Synthesis and biological study of new galanthamine-peptide derivatives designed for prevention and treatment of Alzheimer's disease.

The Alzheimer's disease leads to neurodegenerative processes and affecting negatively million people worldwide. The treatment of the disease is still difficult and incomplete in practice. Galanthamine is one of the most commonly used drugs against the illness. The main aim of this work is design and synthesis of new derivatives of galanthamine comprising peptide moiety as well as study of their ß-secretase inhibitory activity and the anti-aggregating effect. All new derivatives of galanthamine containing analogues of Leu-Val-Phe-Phe (Aß17-Aß20) were synthesized in solution using fragment and consecutive condensation approaches. The new derivatives were characterized by melting points, NMR, and HPLC/MS. They were tested in vitro for ß-secretase inhibition activity by means of fluorescent method and were investigated in vitro for anti-aggregation activity on sheep platelet-rich plasma. Although the new compounds do not contain a structural element responsible for the ß-secretase inhibition, five of them show high or good ß-secretase inhibitory activity between 19.98 and 51.19% with IC50 between 1.95 and 5.26 nM. Four of the new molecules were able to inhibit platelet aggregation between 55.0 and 90.0% with IC50 between 0.69 and 1.36 µM. Four of the compounds were able to inhibit platelet aggregation and two of them have high anti-aggregating effects.

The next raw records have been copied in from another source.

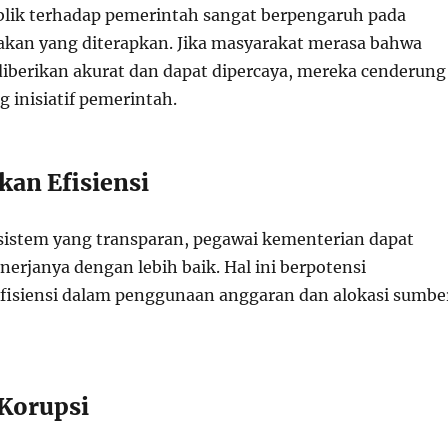
lik terhadap pemerintah sangat berpengaruh pada
ijakan yang diterapkan. Jika masyarakat merasa bahwa
diberikan akurat dan dapat dipercaya, mereka cenderung
 inisiatif pemerintah.
an Efisiensi
istem yang transparan, pegawai kementerian dapat
erjanya dengan lebih baik. Hal ini berpotensi
isiensi dalam penggunaan anggaran dan alokasi sumbe
Korupsi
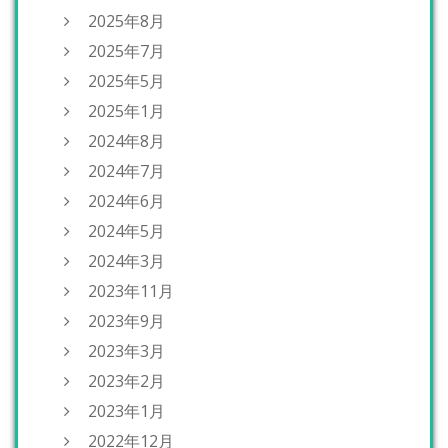
2025年8月
2025年7月
2025年5月
2025年1月
2024年8月
2024年7月
2024年6月
2024年5月
2024年3月
2023年11月
2023年9月
2023年3月
2023年2月
2023年1月
2022年12月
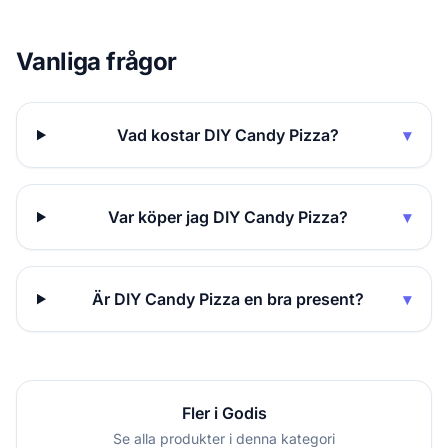
Vanliga frågor
Vad kostar DIY Candy Pizza?
▾
Var köper jag DIY Candy Pizza?
▾
Är DIY Candy Pizza en bra present?
▾
Fler i Godis
Se alla produkter i denna kategori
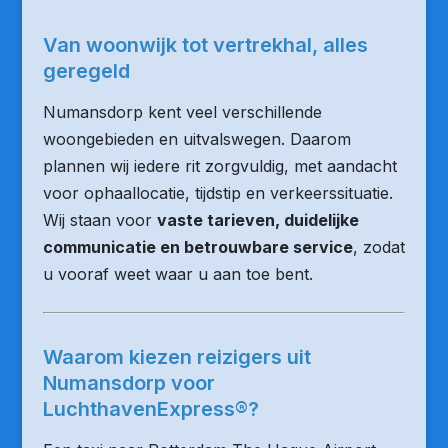
Van woonwijk tot vertrekhal, alles
geregeld
Numansdorp kent veel verschillende
woongebieden en uitvalswegen. Daarom
plannen wij iedere rit zorgvuldig, met aandacht
voor ophaallocatie, tijdstip en verkeerssituatie.
Wij staan voor
vaste tarieven, duidelijke
communicatie en betrouwbare service
, zodat
u vooraf weet waar u aan toe bent.
Waarom kiezen reizigers uit
Numansdorp voor
LuchthavenExpress®?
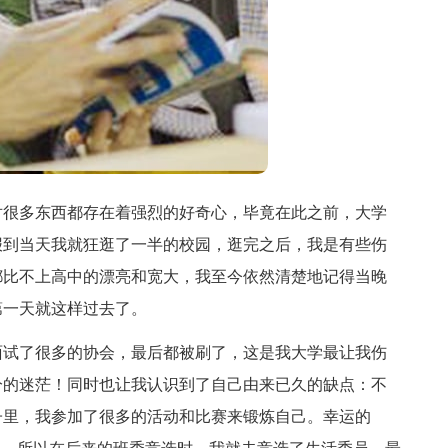
很多东西都存在着强烈的好奇心，毕竟在此之前，大学
报到当天我就狂逛了一半的校园，逛完之后，我是有些伤
都比不上高中的漂亮和宽大，我至今依然清楚地记得当晚
第一天就这样过去了。
试了很多的协会，最后都被刷了，这是我大学最让我伤
分的迷茫！同时也让我认识到了自己由来已久的缺点：不
子里，我参加了很多的活动和比赛来锻炼自己。幸运的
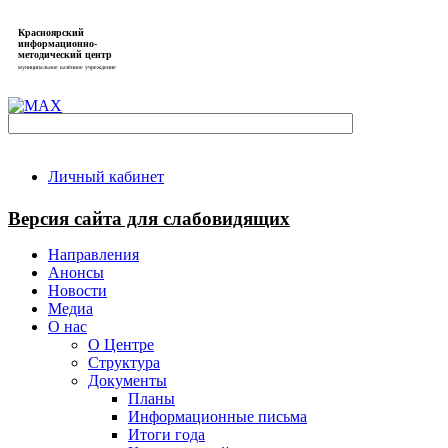
Красноярский
информационно-
методический центр
муниципальное казённое учреждение
Личный кабинет
Версия сайта для слабовидящих
Направления
Анонсы
Новости
Медиа
О нас
О Центре
Структура
Документы
Планы
Информационные письма
Итоги года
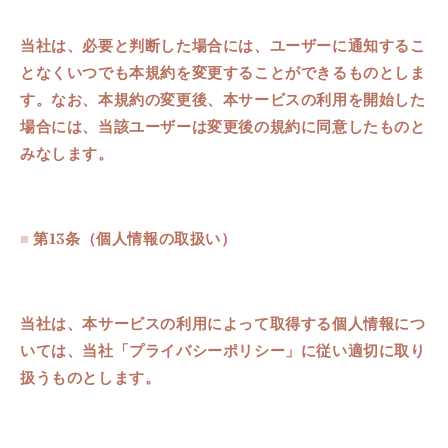
当社は、必要と判断した場合には、ユーザーに通知するこ
となくいつでも本規約を変更することができるものとしま
す。なお、本規約の変更後、本サービスの利用を開始した
場合には、当該ユーザーは変更後の規約に同意したものと
みなします。
■
第13条
（
個人情報の取扱い
）
当社は、本サービスの利用によって取得する個人情報につ
いては、当社「プライバシーポリシー」に従い適切に取り
扱うものとします。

Synthesis of New Peptide Derivatives of Galanthamine Designed for Prevention and Treatment of Alzheimer's Disease.

New derivatives of galanthamine containing peptide fragments with ß-secretase inhibitor activity were synthesized. In position 6 of the galanthamine new shortened analogues of ß-secretase inhibitor OM 99-2 (Boc-Val-Asn-Leu-Ala-OH and Boc-Val-Asn-Leu-Ala-Val-OH) were included. The new derivatives of the galanthamine in position 11 including Boc and norgalanthamine in P3 or P4 positions, Val in P2' position and benzylamin in P3'-position were also synthesized. All new peptides were investigated on mice for acute toxicity. The test compounds were administered to mice via intraperitoneal (i.p.) route. They have low toxicity (LD50>1000 mg/kg) after i.p. The compound 11-N-demethyl-11-N-N-[Boc-Asp(Asp-Leu-Ala-Val-NH-Bzl)]-Galanthamine was investigated by two way active avoidance method. The compound has good influence on the conditioned reflexes, which improved the processes of learning and memory. Inhibition activity of newly synthesized compounds was monitored against BuChE and IC50 values are determined. All compounds show activity in micromolar concentration. Compounds 5 and 6 have around 10 times higher activity than galanthamine. Compounds 4 and 9 also show good activity. All newly synthesized compounds show low acute toxicity.